Eine Nacht, Markowitz
Ron spürte am eigenen Leib die Beklemmung des Hauses, aber deren Ursache überstieg seinen Verstand. Gerade weil sich nichts verändert hatte, gerade weil der Schildkrötenpanzer nach wie vor auf dem Tisch lag und das trockene Blatt auf dem Regal zerfiel, gerade weil das Hufeisen an Ort und Stelle hing, gerade deswegen war das Haus ein mumifizierter Leichnam. Bis zu dem Tag, an dem Sonia Seev Feinberg mit seinen säuregetränkten Augen den Weg herabkommen gesehen hatte, hatte sie sich ständig verändert, und das Haus hatte es ihr gleichgetan. Mal beschloss sie morgens nach dem Aufstehen, den Schildkrötenpanzer in den Baum auf dem Hof zu legen, vielleicht würde ein Vogel kommen und darin nisten. Mal nahm sie das Hufeisen von der Wand und nahm es mit in Jairs Zimmer, um ihn mit nachgeahmtem Pferdegetrappel zu vergnügen. Und an manchen Tagen warf sie alles weg – alle Ziergegenstände, die im Haus waren –, hob Jair hoch und sagte: »Komm, wir suchen uns was Neues.« Aber seit dem Tag, an dem Seev Feinberg, schuldbeladen wegen des toten Kindes, heimgekehrt war, ging Sonia nicht mehr aus, um alltägliche Schätze zu suchen, und die Schätze im Haus wurden wieder das, was sie letzten Endes waren – gewöhnliche und unscheinbare Gegenstände.
Jeschajahu Ron erfasste das nicht. Seev Feinberg und Sonia spürten es nur vage. Doch Jotam Mandelbaum störte die Beklemmung im Haus nicht im Geringsten, denn er weinte ohnehin schon seit über zwei Stunden.

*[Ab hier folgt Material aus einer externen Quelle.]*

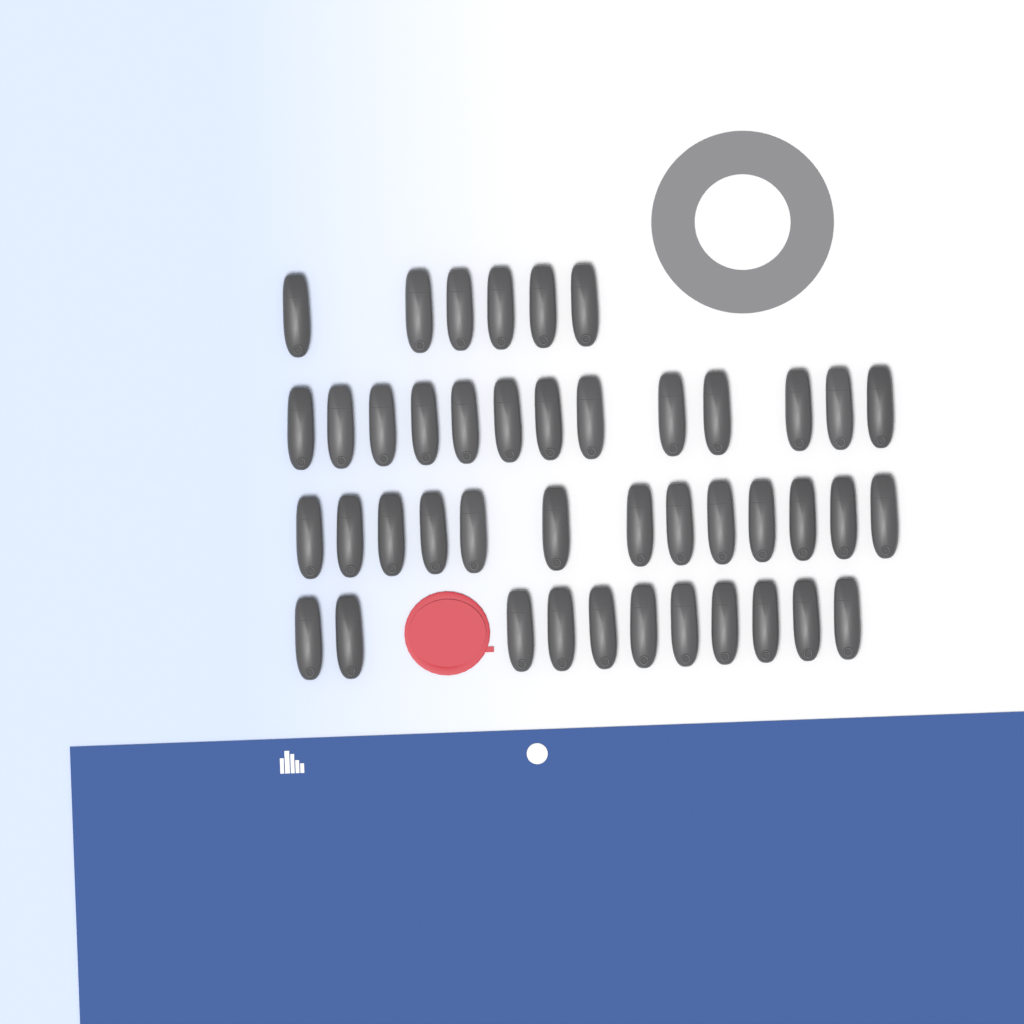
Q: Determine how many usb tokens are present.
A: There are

Seine Kehle war ausgedörrt, und tief in seinem Herzen erwachte die dumpfe Angst, er würde ewig so weitermachen, würde weinen und weinen und weinen, denn ehrlich gesagt hatte er schon vergessen, wie man damit aufhörte. Er erinnerte sich nicht mehr an die Rosen, das rote Wunder, dessentwegen er am Morgen auf den Hof gelaufen war, auch nicht an deren dornige Untreue und den Kratzer, den sie seiner Hand verpasst hatten. Jetzt weinte er, weil Michael Nudelmann ihn von sich gestreckt hielt, und wegen seines Vaters, der nicht da war, und wegen seiner Mutter, die in anderer Hinsicht nicht da war, was er zwar merkte, sich aber noch nicht erklären konnte. Doch dann entdeckten seine Augen, durch die Tränen, etwas Neues, Wunderbares: Seev Feinbergs Schnauzer. Als Seev Feinberg herantrat, um sich das Kind anzusehen, stand sein prachtvoller Schnauzer genau über Jotams Gesicht. Und obwohl der Schnauzer recht mitgenommen, ja abgeschlafft aussah, erreichte er doch, was alle anderen nicht geschafft hatten – Jotam Mandelbaums Weinen abzustellen. Das Kind ließ das Weinen sausen, wie es ein eisern festgehaltenes Spielzeug losließ, sobald es ein anderes entdeckte. Das Gewirr schwarzer Haare, das sich über ihm kringelte, war interessant und einladend. Sogleich griff das Kind nach Seev Feinbergs Schnauzer und zerrte fest daran.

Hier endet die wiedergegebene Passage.